The power of being solution oriented

It struck me that the real opportunity at Russwood wasn’t in re-arranging machines, it was in information management. They didn’t have the money to buy a system like SAP, so I set about learning everything I needed to in order to build one. How hard could it be?

I knew I’d be making lots of rapid changes and I didn’t want to deal with installers, so I decided to make a web application. I learned Macromedia Flash because my users were not computer savvy and would need a GUI they could learn quickly; back then JavaScript was nowhere near able to do that, so Flash was the best choice. I learned PHP and MySQL because they were free and there was lots of online help for both. I knew nothing about databases and very little about programming, but I was determined and a good self-driven learner.

Over the course of a few months I built an order management system that allowed our president to spec out bids for jobs and track those all the way through winning the bid and construction. Everyone in the office used it. It allowed us to capture customizations and even calculated cost increases based on the amount of material needed for those. It linked up with Autocad drawings to make re-using past designs faster and easier.
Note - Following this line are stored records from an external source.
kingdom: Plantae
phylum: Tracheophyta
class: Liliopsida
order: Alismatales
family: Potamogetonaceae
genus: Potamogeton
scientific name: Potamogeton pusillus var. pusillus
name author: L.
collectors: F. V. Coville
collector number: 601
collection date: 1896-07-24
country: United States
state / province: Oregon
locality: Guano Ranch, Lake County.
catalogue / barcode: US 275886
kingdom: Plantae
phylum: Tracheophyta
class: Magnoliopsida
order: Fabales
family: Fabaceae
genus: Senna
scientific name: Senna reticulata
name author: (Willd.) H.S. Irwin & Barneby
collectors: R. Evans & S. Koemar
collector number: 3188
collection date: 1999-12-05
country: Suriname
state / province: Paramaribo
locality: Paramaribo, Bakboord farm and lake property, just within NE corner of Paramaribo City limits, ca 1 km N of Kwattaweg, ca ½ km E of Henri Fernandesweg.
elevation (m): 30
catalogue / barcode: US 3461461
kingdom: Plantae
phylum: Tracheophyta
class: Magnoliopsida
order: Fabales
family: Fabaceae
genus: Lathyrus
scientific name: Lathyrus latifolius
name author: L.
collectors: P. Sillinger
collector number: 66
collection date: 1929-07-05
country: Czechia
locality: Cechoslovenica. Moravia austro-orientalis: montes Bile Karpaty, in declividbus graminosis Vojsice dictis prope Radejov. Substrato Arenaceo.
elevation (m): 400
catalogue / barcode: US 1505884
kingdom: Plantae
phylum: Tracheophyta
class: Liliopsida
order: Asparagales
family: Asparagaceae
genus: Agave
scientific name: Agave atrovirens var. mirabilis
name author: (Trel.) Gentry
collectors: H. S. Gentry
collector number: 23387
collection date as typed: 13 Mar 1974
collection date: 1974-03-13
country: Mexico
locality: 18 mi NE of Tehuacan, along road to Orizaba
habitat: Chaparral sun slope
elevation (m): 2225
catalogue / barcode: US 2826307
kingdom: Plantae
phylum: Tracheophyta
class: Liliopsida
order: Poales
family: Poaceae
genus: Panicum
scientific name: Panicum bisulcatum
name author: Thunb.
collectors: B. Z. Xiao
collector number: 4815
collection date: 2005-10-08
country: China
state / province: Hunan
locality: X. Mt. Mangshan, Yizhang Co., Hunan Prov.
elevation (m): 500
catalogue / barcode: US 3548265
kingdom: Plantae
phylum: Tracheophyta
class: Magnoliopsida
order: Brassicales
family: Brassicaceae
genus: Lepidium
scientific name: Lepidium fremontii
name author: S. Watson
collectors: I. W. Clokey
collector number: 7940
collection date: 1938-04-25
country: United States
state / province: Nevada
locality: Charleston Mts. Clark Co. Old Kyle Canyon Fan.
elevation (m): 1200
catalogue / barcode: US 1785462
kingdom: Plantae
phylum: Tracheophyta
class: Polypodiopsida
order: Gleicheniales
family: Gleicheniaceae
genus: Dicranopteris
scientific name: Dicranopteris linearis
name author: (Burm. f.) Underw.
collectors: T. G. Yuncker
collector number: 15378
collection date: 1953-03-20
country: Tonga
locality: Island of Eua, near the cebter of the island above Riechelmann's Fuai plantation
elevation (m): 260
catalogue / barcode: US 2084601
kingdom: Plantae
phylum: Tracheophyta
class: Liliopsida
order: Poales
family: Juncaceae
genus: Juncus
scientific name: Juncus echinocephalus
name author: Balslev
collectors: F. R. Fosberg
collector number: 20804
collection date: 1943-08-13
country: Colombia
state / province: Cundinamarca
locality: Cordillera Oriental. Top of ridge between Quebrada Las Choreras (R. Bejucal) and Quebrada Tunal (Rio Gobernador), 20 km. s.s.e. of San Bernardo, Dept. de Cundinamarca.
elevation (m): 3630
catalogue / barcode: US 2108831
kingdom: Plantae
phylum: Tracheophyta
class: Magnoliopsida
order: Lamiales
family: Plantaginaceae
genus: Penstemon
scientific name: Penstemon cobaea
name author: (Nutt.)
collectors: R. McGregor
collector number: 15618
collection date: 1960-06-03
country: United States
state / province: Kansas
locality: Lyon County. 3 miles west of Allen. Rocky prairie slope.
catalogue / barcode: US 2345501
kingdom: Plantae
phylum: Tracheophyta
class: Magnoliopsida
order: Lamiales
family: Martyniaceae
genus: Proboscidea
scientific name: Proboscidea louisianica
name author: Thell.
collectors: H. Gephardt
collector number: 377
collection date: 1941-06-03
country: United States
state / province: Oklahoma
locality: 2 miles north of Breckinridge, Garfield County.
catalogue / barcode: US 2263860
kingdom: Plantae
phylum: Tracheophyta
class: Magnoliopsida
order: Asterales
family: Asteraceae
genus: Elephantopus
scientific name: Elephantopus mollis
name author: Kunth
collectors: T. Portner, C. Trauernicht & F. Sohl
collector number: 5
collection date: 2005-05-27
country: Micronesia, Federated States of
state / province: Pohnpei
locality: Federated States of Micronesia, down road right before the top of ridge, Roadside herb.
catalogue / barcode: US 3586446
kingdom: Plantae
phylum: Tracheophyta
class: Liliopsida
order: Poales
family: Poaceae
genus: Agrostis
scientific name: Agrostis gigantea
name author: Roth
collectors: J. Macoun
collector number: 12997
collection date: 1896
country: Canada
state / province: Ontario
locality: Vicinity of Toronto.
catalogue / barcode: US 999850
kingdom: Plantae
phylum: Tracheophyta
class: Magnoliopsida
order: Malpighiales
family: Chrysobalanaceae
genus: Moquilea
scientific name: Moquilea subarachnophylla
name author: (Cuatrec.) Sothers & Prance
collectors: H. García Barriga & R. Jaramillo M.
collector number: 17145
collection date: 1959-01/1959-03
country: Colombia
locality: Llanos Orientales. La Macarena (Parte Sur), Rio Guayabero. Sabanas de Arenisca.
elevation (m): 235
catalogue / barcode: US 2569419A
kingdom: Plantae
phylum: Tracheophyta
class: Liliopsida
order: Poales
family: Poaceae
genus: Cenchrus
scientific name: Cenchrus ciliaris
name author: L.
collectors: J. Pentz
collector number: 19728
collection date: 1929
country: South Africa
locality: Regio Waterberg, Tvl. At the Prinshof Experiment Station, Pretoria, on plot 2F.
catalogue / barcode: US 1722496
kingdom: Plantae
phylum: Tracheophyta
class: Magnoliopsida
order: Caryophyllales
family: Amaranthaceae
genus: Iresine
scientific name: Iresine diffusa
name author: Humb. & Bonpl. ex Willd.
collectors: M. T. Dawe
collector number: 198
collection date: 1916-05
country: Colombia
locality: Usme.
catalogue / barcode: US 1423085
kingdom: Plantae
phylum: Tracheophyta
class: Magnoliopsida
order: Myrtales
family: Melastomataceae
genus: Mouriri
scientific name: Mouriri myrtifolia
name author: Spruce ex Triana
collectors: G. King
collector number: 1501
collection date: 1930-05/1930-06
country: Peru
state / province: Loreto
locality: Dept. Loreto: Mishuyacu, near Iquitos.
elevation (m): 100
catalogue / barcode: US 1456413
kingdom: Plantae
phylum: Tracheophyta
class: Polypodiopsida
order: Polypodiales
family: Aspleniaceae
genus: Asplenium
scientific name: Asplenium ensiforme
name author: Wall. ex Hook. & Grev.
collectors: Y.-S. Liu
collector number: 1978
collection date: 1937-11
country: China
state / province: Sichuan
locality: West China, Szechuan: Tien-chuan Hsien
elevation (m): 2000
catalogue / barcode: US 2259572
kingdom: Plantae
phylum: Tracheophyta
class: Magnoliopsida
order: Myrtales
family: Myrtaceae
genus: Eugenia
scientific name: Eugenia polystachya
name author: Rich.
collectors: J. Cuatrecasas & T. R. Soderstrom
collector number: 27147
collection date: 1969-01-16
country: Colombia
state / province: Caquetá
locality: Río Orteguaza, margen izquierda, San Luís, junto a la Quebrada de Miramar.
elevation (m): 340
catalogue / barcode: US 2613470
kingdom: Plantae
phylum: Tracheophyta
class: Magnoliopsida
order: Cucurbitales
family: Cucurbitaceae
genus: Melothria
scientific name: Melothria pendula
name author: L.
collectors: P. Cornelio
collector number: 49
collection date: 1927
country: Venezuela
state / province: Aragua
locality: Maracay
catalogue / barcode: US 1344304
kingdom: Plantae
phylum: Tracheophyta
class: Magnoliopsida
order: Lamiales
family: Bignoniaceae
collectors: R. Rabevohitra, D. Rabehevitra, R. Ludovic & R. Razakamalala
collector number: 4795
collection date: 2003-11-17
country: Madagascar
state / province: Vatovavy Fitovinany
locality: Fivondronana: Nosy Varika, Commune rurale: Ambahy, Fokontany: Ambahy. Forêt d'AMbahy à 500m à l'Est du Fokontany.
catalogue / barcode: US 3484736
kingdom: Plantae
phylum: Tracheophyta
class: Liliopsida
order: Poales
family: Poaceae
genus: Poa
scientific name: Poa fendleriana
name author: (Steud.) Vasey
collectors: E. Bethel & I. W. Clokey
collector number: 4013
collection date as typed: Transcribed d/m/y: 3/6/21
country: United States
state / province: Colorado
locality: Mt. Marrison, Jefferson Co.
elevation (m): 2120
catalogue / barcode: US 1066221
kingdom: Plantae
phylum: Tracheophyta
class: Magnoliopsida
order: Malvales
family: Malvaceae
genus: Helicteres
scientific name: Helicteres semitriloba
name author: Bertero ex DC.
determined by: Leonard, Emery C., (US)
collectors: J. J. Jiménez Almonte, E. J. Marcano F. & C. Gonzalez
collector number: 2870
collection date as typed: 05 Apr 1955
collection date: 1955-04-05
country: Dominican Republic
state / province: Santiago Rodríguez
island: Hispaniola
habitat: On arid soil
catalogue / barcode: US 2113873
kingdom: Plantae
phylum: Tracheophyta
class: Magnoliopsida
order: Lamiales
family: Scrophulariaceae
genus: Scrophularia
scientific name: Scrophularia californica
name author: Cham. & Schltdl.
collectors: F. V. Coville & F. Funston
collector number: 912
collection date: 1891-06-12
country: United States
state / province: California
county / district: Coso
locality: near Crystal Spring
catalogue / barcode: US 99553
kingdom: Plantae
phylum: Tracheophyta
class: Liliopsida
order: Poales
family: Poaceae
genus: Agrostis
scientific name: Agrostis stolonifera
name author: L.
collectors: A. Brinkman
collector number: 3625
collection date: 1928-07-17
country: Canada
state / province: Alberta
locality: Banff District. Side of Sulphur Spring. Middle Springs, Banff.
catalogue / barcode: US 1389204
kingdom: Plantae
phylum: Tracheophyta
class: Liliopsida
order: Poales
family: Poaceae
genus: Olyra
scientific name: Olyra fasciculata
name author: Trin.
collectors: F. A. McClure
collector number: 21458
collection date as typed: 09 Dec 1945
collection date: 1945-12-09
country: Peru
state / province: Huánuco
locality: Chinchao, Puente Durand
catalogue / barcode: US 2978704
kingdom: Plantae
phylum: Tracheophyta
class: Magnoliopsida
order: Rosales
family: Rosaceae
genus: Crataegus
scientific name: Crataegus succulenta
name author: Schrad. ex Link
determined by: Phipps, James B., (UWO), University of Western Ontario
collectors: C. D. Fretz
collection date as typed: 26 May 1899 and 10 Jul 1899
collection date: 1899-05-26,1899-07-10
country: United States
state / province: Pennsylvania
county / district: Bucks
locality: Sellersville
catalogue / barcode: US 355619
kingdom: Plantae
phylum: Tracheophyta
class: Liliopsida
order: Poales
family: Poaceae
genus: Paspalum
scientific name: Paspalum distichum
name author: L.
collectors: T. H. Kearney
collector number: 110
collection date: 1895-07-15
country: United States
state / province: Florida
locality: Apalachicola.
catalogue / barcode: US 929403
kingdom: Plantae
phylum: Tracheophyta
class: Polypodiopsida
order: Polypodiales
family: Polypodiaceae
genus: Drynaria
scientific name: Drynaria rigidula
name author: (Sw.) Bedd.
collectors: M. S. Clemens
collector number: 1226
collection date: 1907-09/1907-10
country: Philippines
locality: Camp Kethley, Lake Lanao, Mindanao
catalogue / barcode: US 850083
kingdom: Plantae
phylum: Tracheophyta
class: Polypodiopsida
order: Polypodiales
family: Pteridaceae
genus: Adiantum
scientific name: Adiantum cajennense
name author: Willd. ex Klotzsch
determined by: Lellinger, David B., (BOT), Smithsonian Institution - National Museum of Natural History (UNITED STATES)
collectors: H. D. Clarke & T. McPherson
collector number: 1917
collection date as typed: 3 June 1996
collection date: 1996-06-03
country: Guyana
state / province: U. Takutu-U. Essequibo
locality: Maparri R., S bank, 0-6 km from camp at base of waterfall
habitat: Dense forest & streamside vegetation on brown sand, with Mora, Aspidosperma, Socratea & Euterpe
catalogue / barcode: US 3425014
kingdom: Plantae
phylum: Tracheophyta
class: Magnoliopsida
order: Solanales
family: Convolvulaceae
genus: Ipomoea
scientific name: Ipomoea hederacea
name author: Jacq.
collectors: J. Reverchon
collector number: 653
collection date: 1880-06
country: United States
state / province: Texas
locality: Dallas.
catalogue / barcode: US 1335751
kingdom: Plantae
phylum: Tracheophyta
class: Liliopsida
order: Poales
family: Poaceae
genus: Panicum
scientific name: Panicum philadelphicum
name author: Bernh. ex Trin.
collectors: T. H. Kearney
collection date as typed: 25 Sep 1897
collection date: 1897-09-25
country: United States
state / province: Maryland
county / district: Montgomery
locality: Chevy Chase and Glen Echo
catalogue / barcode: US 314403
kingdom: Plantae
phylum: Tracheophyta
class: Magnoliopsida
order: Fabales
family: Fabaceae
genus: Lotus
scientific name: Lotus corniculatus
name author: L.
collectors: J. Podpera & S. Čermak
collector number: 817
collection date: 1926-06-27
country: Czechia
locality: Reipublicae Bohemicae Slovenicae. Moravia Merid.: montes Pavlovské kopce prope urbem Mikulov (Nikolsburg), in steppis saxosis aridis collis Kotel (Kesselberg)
The springboard of experience

Out of everything I’d learned and done, building that system was the most rewarding and exhilarating. I felt like Harry Potter or Gandalf wielding arcane powers of the universe. Nobody understood what I was doing or how (sometimes not even me) but they all saw the results and the way it made their lives and business so much better. This was the moment that changed my life as I decided that I was going to become a software developer and do that work forever.

Eventually the company president pulled me into his office and let me know it was time to move on. He saw my potential better than I did. By then the company IT was running itself: the order system was complete, and all I was doing most days was changing the backup tapes. I interviewed from the office and found a job with a small software company in Durham. I had my first real job as a developer. Last I talked with him, they were still using the same order management tool I built, fifteen years later.